На следующее утро все обвиняемые, кроме одного, попросили обжалование, в чем было сразу отказано. Через несколько часов всех расстреляли. Каменев и Смирнов шли в подвал со стоическим спокойствием, а Зиновьев хватался за сапоги палачей, так что его унесли на носилках. Николай Ежов присутствовал, вынул пули из трупов и тщательно обернул эти сувениры в бумажки с именами жертв. Позже последние минуты Зиновьева были представлены сталинским телохранителем Карлом Паукером, пока Сталин ужинал: Паукер требовал, чтобы вызвали Сталина, и кричал «Услышь, о Израиль!». Но вскоре и Сталину надоело смотреть на этот спектакль (59).
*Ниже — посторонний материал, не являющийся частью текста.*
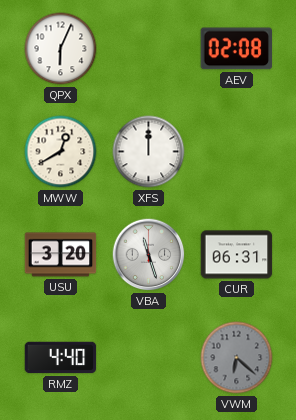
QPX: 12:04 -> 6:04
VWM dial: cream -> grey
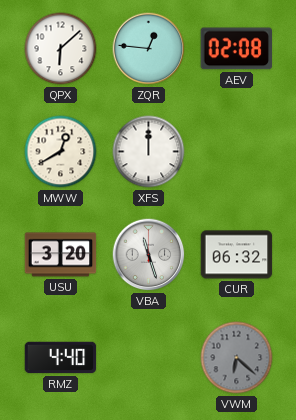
QPX: 6:04 -> 6:08
ZQR: none -> 12:46
CUR: 06:31 -> 06:32
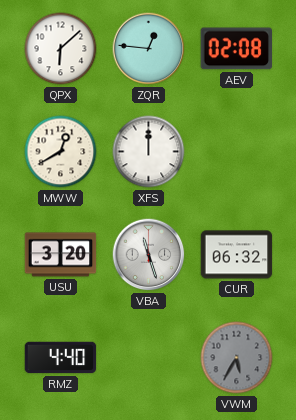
VWM: 6:22 -> 5:35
Писатели в СССР пикнуть не смели: Эренбург, Шолохов и Алексей Толстой громко требовали смерти своим бывшим покровителям, которые, как они знали, не были виновны, по крайней мере в тех преступлениях, в которых их обвиняли. Очень немногие, как Пастернак, не поддавались давлению со всех сторон – партии, профсоюза, семьи – подписать требования о расстреле. Конечно, легче понять трусость Оренбурга или Шолохова, чем бесчестье западных интеллигентов и наблюдателей, из которых некоторые присутствовали на процессе рейхстага и любовались бесстрашным отпором, с которым болгарский коммунист Димитров отвечал на обвинение. Эти простофили или жулики выражали мнение, что пасквиль правосудия, состряпанный Вышинским и Ульрихом, не мог быть целиком фальсификацией, что советское правосудие еще не зависело от прихотей Сталина.
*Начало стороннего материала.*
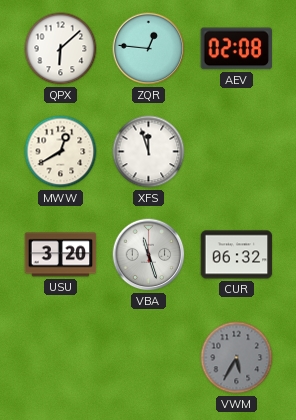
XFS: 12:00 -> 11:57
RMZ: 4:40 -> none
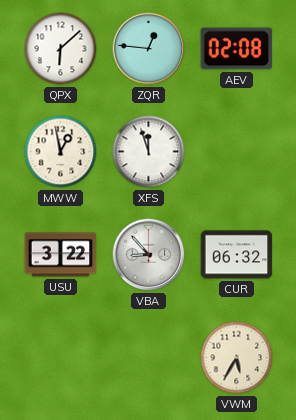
MWW: 12:40 -> 12:58
USU: 3:20 -> 3:22
VBA: 11:27 -> 8:53
VWM dial: grey -> cream
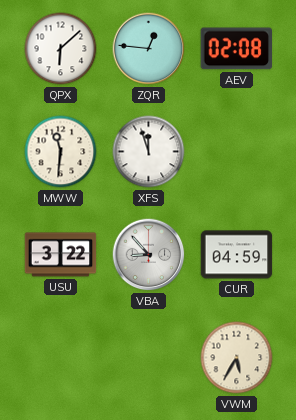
MWW: 12:58 -> 11:31
CUR: 06:32 -> 04:59
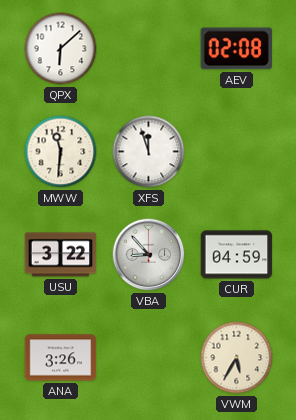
ZQR: 12:46 -> none
ANA: none -> 3:26
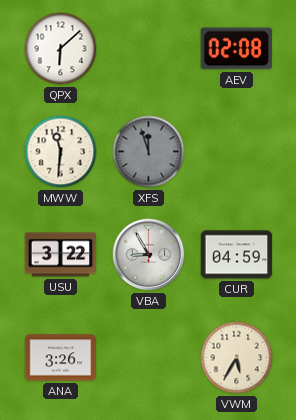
XFS dial: white -> grey
VBA: 8:53 -> 8:55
Каганович писал Сталину уже на второй день суда, что все телеграммы иностранных корреспондентов подчеркивали, как показания дискредитировали «правое крыло». Самому осведомленному иностранному комментатору, Троцкому, заткнули рот: норвежский министр юстиции, Трюгве Ли, получил письмо от Сталина, называющее Троцкого главным организатором терроризма в СССР и требующее его выдворения; норвежцы, опасаясь, что опять не смогут продавать селедку, взяли и интернировали Троцкого (до тех пор уникальный случай в Норвегии) и держали его в полной изоляции. Ему даже не разрешали подавать иск на те европейские газеты, которые повторяли клевету Вышинского.